— Excerpted text —
Swapping arrays during time-stepping

For time-stepping large PDE problems, it’s common to read from one array (the previous time step), and write to a second array (the result at the new time step). Afterward the arrays are swapped. This is also known as the “flip-flop” approach, or ping-ponging. The separate arrays also make the update step easier to parallelise (no race conditions).

What is your favourite implementation approach? (Scroll down for examples)

  • Separate arrays with parity flag
  • Array with extra dimension
  • Pointer swap
  • Overwrite old array
  • Other (describe in your reply)
Separate arrays with parity flag

real, allocatable :: f1(:), f2(:)
integer :: flipflop

! ... initialize f

flipflop = 1

do step = 1, nsteps

    select case(flipflop)
        call sweep(fin=f1,fout=f2)
        call sweep(fin=f2,fout=f1)
    end select
    flipflop = 3 - flipflop

end do

If zero-based indexing is used, the parity flag can be inverted using

! 0-based indexing
flipflop = 1 - flipflop

Array with extra dimension

This one relies on array slicing or dummy argument association. Integer flags are used to denote the old and new arrays.

real, allocatable :: f(:,:)

— Written task a —
List every option offered in the poll of the post on swapping arrays during time-stepping.

— Data extracts —
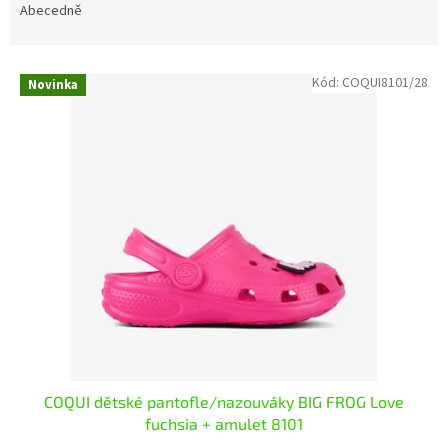
e
Abecedně
n
í
V
p
Kód:
COQUI8101/28
Novinka
ý
r
p
o
i
d
s
u
p
k
r
t
o
ů
d
u
k
t
ů
COQUI dětské pantofle/nazouváky BIG FROG Love
fuchsia + amulet 8101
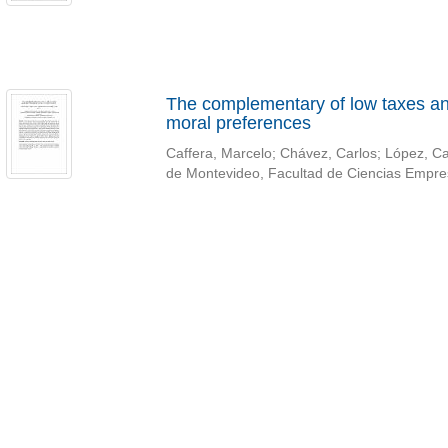
The complementary of low taxes and
moral preferences
Caffera, Marcelo
;
Chávez, Carlos
;
López, Ca
de Montevideo, Facultad de Ciencias Empre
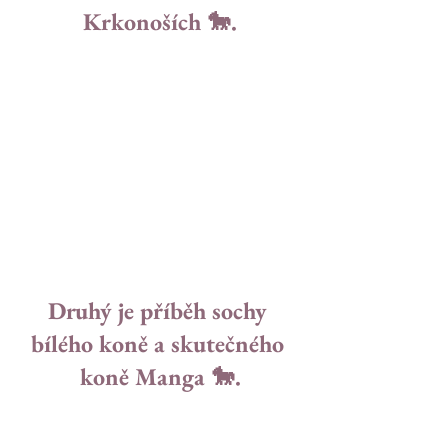
Krkonoších 🐎.
Druhý je příběh sochy 
bílého koně a skutečného 
koně Manga 🐎.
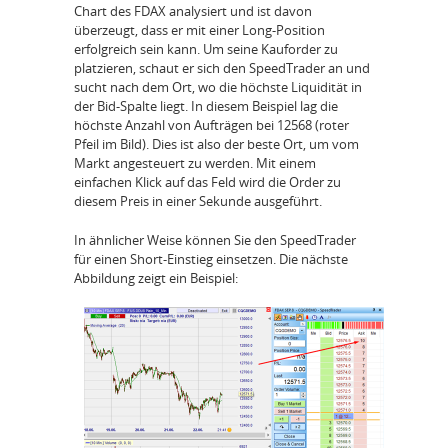
Chart des FDAX analysiert und ist davon
überzeugt, dass er mit einer Long-Position
erfolgreich sein kann. Um seine Kauforder zu
platzieren, schaut er sich den SpeedTrader an und
sucht nach dem Ort, wo die höchste Liquidität in
der Bid-Spalte liegt. In diesem Beispiel lag die
höchste Anzahl von Aufträgen bei 12568 (roter
Pfeil im Bild). Dies ist also der beste Ort, um vom
Markt angesteuert zu werden. Mit einem
einfachen Klick auf das Feld wird die Order zu
diesem Preis in einer Sekunde ausgeführt.
In ähnlicher Weise können Sie den SpeedTrader
für einen Short-Einstieg einsetzen. Die nächste
Abbildung zeigt ein Beispiel:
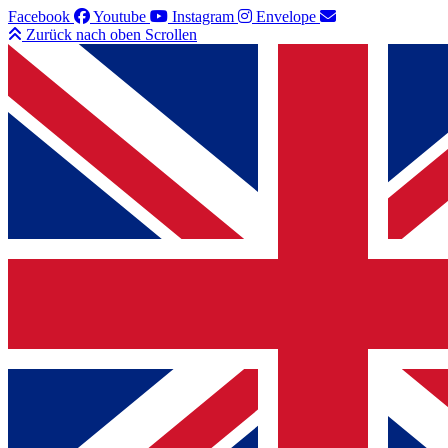
Facebook
Youtube
Instagram
Envelope
Zurück nach oben Scrollen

— Written task b —
Write each line of the entries that follow the post on swapping arrays as a string in a JSON list, one string per line. Leave the pictures out of the answer.

— Written reply a —
- Separate arrays with parity flag
- Array with extra dimension
- Pointer swap
- Overwrite old array
- Other (describe in your reply)

— Written reply b —
[
  "e",
  "Abecedně",
  "n",
  "í",
  "V",
  "p",
  "Kód:",
  "COQUI8101/28",
  "Novinka",
  "ý",
  "r",
  "p",
  "o",
  "i",
  "d",
  "s",
  "u",
  "p",
  "k",
  "r",
  "t",
  "o",
  "ů",
  "d",
  "u",
  "k",
  "t",
  "ů",
  "COQUI dětské pantofle/nazouváky BIG FROG Love",
  "fuchsia + amulet 8101",
  "The complementary of low taxes and",
  "moral preferences",
  "Caffera, Marcelo",
  ";",
  "Chávez, Carlos",
  ";",
  "López, Ca",
  "de Montevideo, Facultad de Ciencias Empre",
  "Krkonoších 🐎.",
  "Druhý je příběh sochy ",
  "bílého koně a skutečného ",
  "koně Manga 🐎.",
  "Chart des FDAX analysiert und ist davon",
  "überzeugt, dass er mit einer Long-Position",
  "erfolgreich sein kann. Um seine Kauforder zu",
  "platzieren, schaut er sich den SpeedTrader an und",
  "sucht nach dem Ort, wo die höchste Liquidität in",
  "der Bid-Spalte liegt. In diesem Beispiel lag die",
  "höchste Anzahl von Aufträgen bei 12568 (roter",
  "Pfeil im Bild). Dies ist also der beste Ort, um vom",
  "Markt angesteuert zu werden. Mit einem",
  "einfachen Klick auf das Feld wird die Order zu",
  "diesem Preis in einer Sekunde ausgeführt.",
  "In ähnlicher Weise können Sie den SpeedTrader",
  "für einen Short-Einstieg einsetzen. Die nächste",
  "Abbildung zeigt ein Beispiel:",
  "Facebook",
  "Youtube",
  "Instagram",
  "Envelope",
  "Zurück nach oben Scrollen"
]